October 12, 2024

Owner of Oasis Cheese Sentenced to Prison

The owner of Oasis Brands, Inc., a Florida cheese company, was sentenced to 15 months in prison on November 15, 2016. Christian Rivas was sent to prison for distributing contaminated cheese that was associated with a Listeria monocytogenes outbreak in 2014 that sickened five people in four states.

Gavel on Bench

U.S. District Judge Robert N. Scola, Jr. sentenced Mr. Rivas with “the intent to defraud and mislead, delivered cheese processed and packed at the Oasis facility into interstate commerce that was “adulterated . . . in that it contained lysteria monocytogenes (“listeria”) a deleterious substance, which may render the food injurious to health.”

The outbreak investigation and whole genome sequencing of the Listeria monocytogenes isolated from the recalled Oasis quesito casero cheese found it was highly related to Listeria strains isolated from one person who got sick in September 2013 and four others who got sick June through October 2014. Four of those patients were hospitalized. One death was reported in Tennessee. And three of those illnesses were related to a pregnancy.

Quesito casero is a type of unnamed soft cheese made from pasteurized milk. Oasis recalled their cheeses on August 4, 2014, and expanded that recall on October 6, 2014 and October 16, 2014.  Oasis also recalled cuajada en hoja, Lacteos Santa Martha, and one HonduCrema brand cheese products in October 2014. Environmental samples at the production facility collected by public health officials yielded Listeria monocytogenes bacteria.

Rivas admitted in a plea agreement that he intentionally sold cheese that he knew was contaminated with the pathogenic bacteria after he told federal officials that he would stop distribution. He was sentenced on one felony count and a misdemeanor count.

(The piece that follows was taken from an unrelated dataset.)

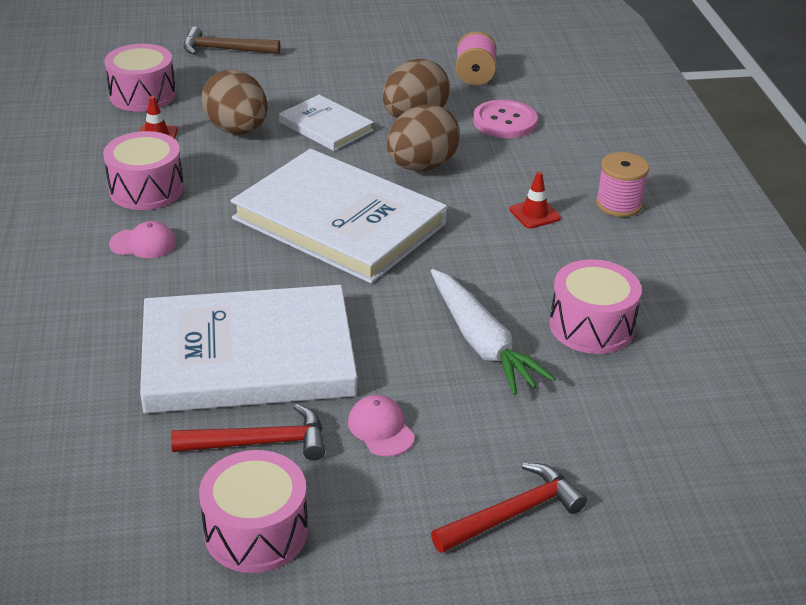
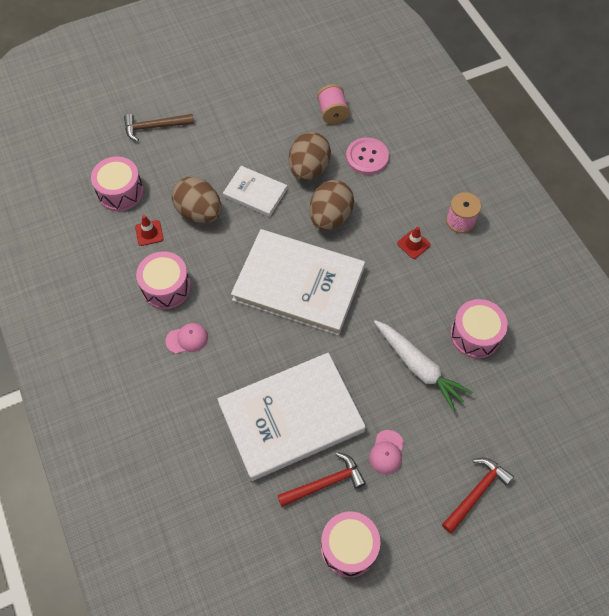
camera: 15 degrees left, 25 degrees up
(381, 429) = (386, 452): pink cap -> pink cap turned 120 degrees counterclockwise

U.S. Attorney Wifredo Ferrer said in a statement, “Consumer protection is a top priority for the U.S. Attorney’s Office. The Southern District of Florida will continue to work with the FDA to identify for prosecution cases where consumers are exposed to the risk of serious harm from contaminated food purchased in the marketplace, while being fraudulently led to believe that it is safe.” Justin D. Green, Special Agent in Charge, FDA Office of Criminal Investigations’ Miami Field Office added, “U.S. consumers rely on the FDA to ensure that the food they eat is safe and wholesome. We will continue to pursue and bring to justice those who put the public’s health at risk by allowing contaminated foods to enter the U.S. marketplace.”

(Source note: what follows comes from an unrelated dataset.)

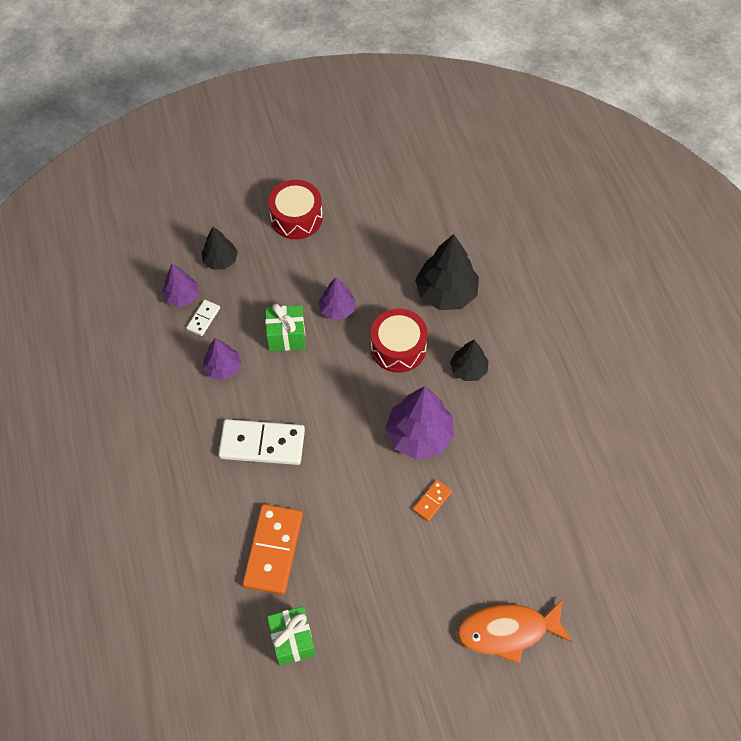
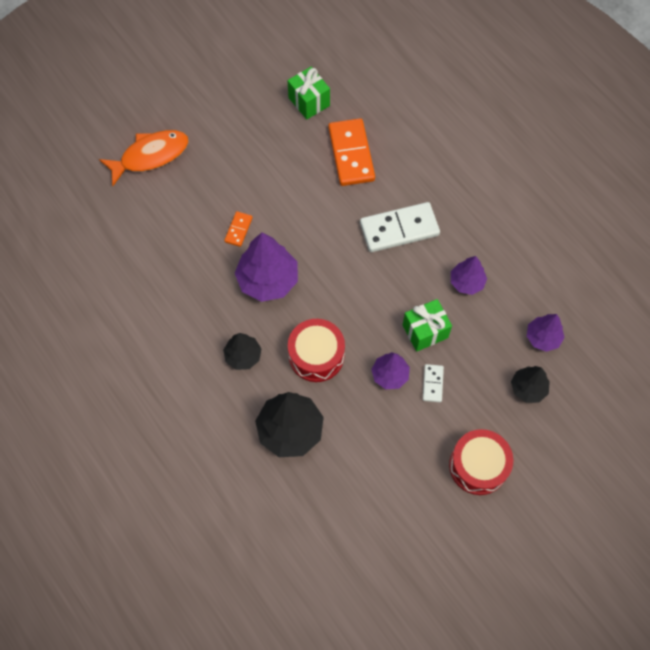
camera: 160 degrees right, 5 degrees up
(203, 318) = (510, 322): white domino -> white domino (432, 384)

The investigation into the deadly outbreak began when the Virginia Department of Agriculture and Consumer Services alerted the FDA to their findings that cheese supplied by Oasis had been randomly sampled on July 26, 2014 and tested positive for Listeria. The FDA inspected the Oasis processing facility and found “numerous failures to comply with current Good Manufacturing Practice federal regulatory standards.”

After that initial inspection, Rivas agreed to suspend manufacturing of new cheese products, hire a consultant to help clean the facility, stop distribution of food until a laboratory could confirm that the cheeses and facility tested negative for Listeria, and place all in-process product on hold until he had more discussions with FDA officials. The FDA conducted follow up inspections from October 7 through December 16, 2014 and collected product samples; one sample tested positive for Listeria.

But Rivas then packaged and shipped multiple trays of cheese from September 24 through October 1, 2014 in direct violation of his agreement with the FDA. Rivas knew from results from his testing laboratory that some of those cheeses he was shipping had tested positive for Listeria bacteria, according to court documents.